TEXT BLOCK
Where am I going with all of this?  Well, as the title of this post suggests, I did my first strongman competition a few weeks back.  For those not familiar with strongman events, they are similar to those Met-RX World’s Strongest Man competitions you see on ESPN… except that’s the elite level of the sport with weights and events far beyond what I was experiencing December 5th up in Paxton, MA.

The event was Paxton Strongman 6 and was comprised of 5 different events:

  • log press (as many reps as possible in 1 minute)
  • tire deadlift (as many reps as possible in 1 minute)
  • front hold (holding a weight out at arm’s length for as long as possible)
  • farmer’s walks (walking 40 feet with some serious weight on long handles, turning, and walking back 40 feet)
  • barrel and sandbag medley (carrying a barrel/keg a distance, running back, carrying a sandbag the same distance, running back and carrying the final sandbag to the finish)

I compete in the lightweight novice class which was for guys who have either never done a strongman competition or have only one done maybe one before.  The funniest part is that for novices, they want to include as many people as possible so the weights used are lighter than “open” competitors and the size of the weight class is much broader… 230 lb. and under.  I have no idea where else in the world 229 lb. is lightweight, but hey, there ya have it.

I finished in 9th place out of 12 competitors, which I guess is OK for my first ever competition… but in the end?  It’s not as much about placing as what I learned from it all and how it’s generally applicable to a lot of every day situations.  So here are my lessons learned from my first strongman competition:

You will be humbled. Embrace it.

The picture above was from the first event of the day – the log press.  The weight is 170 lb. and must be cleaned up off 2 tires and then pressed overhead to a lockout position as many times as possible in 1 minute.  I got 4 or 5 and the winner got around 11.  When I was prepping for this event, I was closer to around 8 or so reps on this lift… but a funny thing happened on the way to this event for me.  I was the last possible person lifting for this event out of everyone competing.  See, they run all the weight classes side-by-side on these events so that 4 or 5 people go for the same minute within their class… but my class was last and I was the clean-up person in my class.

Technically, that’s an advantage because I know exactly how much reps I need to come in first place… but there is a wee bit of a snag for me because I had to wait longer than anyone else and I had never done this kind of thing before.  To say I got anxious would be akin to saying a marathon is a brisk little jog to shake out the morning cobwebs.  I was convinced I was going to puke when I was setting up to start this event.  That’s not going to help anyone be focused on performance.

So what happened?  I performed poorly and it made catching up later in the competition harder than it should have been.  I saw guys who I am fairly certain I am better on this lift (and others) do better than me… and kudos to them for stepping up and performing well.

THE PROBLEM
Set down, word for word, the part of the strongman competition post that opens with the words containing "The event was" and closes with "deadlift (as many reps as possible in 1 minute)".

MATERIAL SHOWN
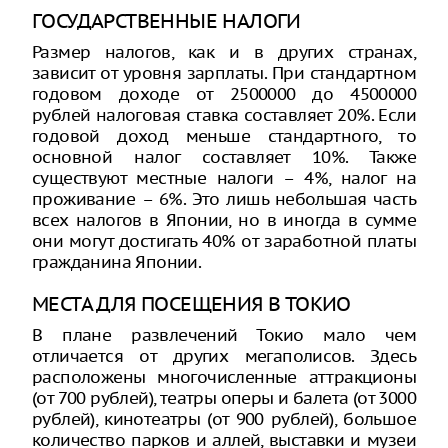
ГОСУДАРСТВЕННЫЕ НАЛОГИ
Размер налогов, как и в других странах,
зависит от уровня зарплаты. При стандартном
годовом доходе от 2500000 до 4500000
рублей налоговая ставка составляет 20%. Если
годовой доход меньше стандартного, то
основной налог составляет 10%. Также
существуют местные налоги – 4%, налог на
проживание – 6%. Это лишь небольшая часть
всех налогов в Японии, но в иногда в сумме
они могут достигать 40% от заработной платы
гражданина Японии.
МЕСТА ДЛЯ ПОСЕЩЕНИЯ В ТОКИО
В плане развлечений Токио мало чем
отличается от других мегаполисов. Здесь
расположены многочисленные аттракционы
(от 700 рублей), театры оперы и балета (от 3000
рублей), кинотеатры (от 900 рублей), большое
количество парков и аллей, выставки и музеи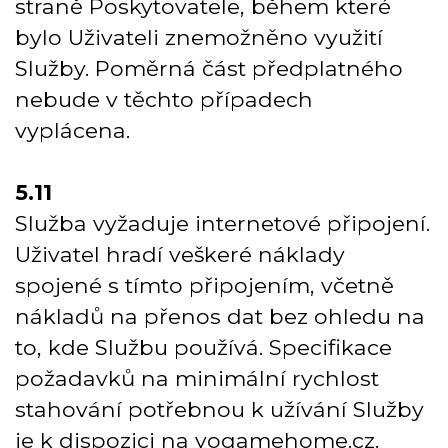
straně Poskytovatele, během které
bylo Uživateli znemožněno využití
Služby. Poměrná část předplatného
nebude v těchto případech
vyplácena.
5.11
Služba vyžaduje internetové připojení.
Uživatel hradí veškeré náklady
spojené s tímto připojením, včetně
nákladů na přenos dat bez ohledu na
to, kde Službu používá. Specifikace
požadavků na minimální rychlost
stahování potřebnou k užívání Služby
je k dispozici na yogamehome.cz.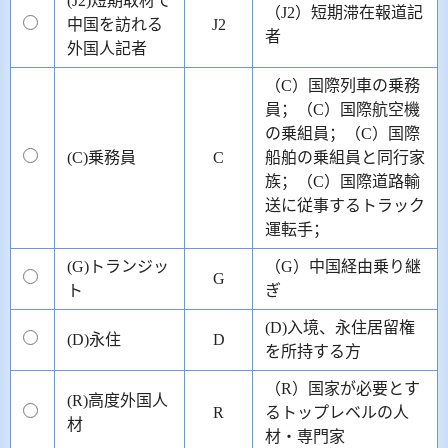
(J2)短期取材で
（J2）短期滞在報道記
中国を訪れる
J2
者
外国人記者
（C）国際列車の乗務
員；（C）国際航空機
の乗組員；（C）国際
(C)乗務員
C
船舶の乗組員と同行家
族；（C）国際道路輸
送に従事するトラック
運転手；
(G)トランジッ
（G）中国経由乗り継
G
ト
ぎ
(D)入境、永住居留権
(D)永住
D
を所持する方
（R）国家が必要とす
(R)高度外国人
R
るトップレベルの人
材
材・専門家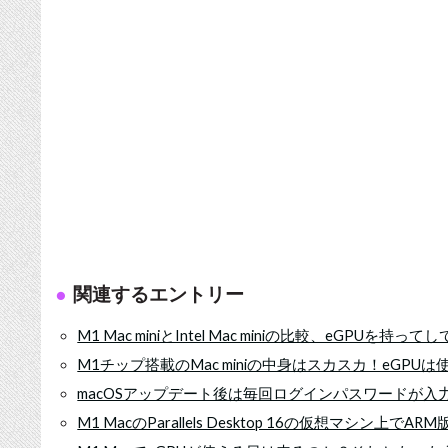
関連するエントリー
M1 Mac miniとIntel Mac miniの比較、eGPU
M1チップ搭載のMac miniの中身はスカスカ！eGPU
macOSアップデート後は毎回ログインパスワードが
M1 MacのParallels Desktop 16の仮想マシン上でA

RESPONSE TO THIS TASK
The event was Paxton Strongman 6 and was comprised of 5 different events:

  • log press (as many reps as possible in 1 minute)
  • tire deadlift (as many reps as possible in 1 minute)